How often in our days and lifes is the idea more appealing than the actual person or goal? How often is the prospect of something dreaded more appalling than when you’re actually there living through it?
How often do we fall in love with the idea of something that could eventualy become dear, loved or near to us? How often is the sublimated image of someone or something more uplifting than love, life or death itself?
Could it simply be that we’re just afraid of the real thing? Or is it not more likely that like with all things we simply grow bored by everything after a certain moment? And it would seem that these moments get shorter and shorter. Welcome the new Millenium. So maybe we can live better with the images we make up of things. And if this is the case, wouldn’t it stand for a lot of lost loves, sweethearts, friends and interests?

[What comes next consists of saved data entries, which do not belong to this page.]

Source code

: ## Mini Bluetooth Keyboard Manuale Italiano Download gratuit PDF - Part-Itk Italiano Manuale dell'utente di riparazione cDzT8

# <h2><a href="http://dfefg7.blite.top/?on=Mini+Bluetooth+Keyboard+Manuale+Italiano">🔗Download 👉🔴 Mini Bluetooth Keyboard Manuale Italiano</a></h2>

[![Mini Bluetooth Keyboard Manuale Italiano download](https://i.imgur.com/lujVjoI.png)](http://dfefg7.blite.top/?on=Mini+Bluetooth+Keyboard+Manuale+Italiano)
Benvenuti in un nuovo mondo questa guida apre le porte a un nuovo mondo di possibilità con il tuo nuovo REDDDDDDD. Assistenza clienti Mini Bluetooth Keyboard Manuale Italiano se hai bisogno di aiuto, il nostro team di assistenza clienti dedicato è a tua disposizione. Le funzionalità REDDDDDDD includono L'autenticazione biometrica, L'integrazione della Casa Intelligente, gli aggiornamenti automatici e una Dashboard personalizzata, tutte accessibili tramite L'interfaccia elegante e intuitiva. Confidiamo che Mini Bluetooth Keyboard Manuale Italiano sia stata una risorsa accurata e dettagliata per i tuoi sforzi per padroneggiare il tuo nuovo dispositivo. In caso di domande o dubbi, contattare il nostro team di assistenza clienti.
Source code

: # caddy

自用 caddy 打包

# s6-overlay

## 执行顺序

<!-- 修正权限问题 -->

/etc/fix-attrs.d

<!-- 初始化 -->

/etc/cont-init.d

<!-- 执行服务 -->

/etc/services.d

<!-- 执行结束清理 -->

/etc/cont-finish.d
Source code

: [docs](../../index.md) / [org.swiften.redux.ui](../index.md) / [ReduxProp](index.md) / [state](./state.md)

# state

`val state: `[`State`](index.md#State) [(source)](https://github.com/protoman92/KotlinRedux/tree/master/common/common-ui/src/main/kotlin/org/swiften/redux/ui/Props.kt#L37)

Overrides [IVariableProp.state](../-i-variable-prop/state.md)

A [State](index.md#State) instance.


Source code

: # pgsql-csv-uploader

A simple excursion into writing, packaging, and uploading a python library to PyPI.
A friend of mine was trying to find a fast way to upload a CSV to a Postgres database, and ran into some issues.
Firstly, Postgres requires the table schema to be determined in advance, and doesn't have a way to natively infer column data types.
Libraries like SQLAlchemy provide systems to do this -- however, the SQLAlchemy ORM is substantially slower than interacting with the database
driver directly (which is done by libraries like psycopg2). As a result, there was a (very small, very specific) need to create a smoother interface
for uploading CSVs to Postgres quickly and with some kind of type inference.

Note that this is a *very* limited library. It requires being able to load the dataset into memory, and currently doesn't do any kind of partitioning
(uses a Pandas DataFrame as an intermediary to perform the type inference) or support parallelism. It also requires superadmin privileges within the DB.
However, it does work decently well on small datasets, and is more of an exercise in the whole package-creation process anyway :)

Reading it out on page now makes me think of a stupid common place in that twisted language of mine.
But, what made Romeo and Juliet the icon a eternal love if not the fact that they simply had no chance or time for bickering, door flinging, pottery bashing, first grey hairs and lines and the shock of seeing their lover wake up in the morning with a crumpled face?
And if this was love’s last wisdom, Stendhal was right after all: “The pleasures of love are always in proportion to our fears…”
And if the fear of not loving at all is bigger than the fear of being wronged or to wrong in love… how proportioned will be a love blossoming out of that fear?
A very small degree of hope is sufficient to cause the birth of love.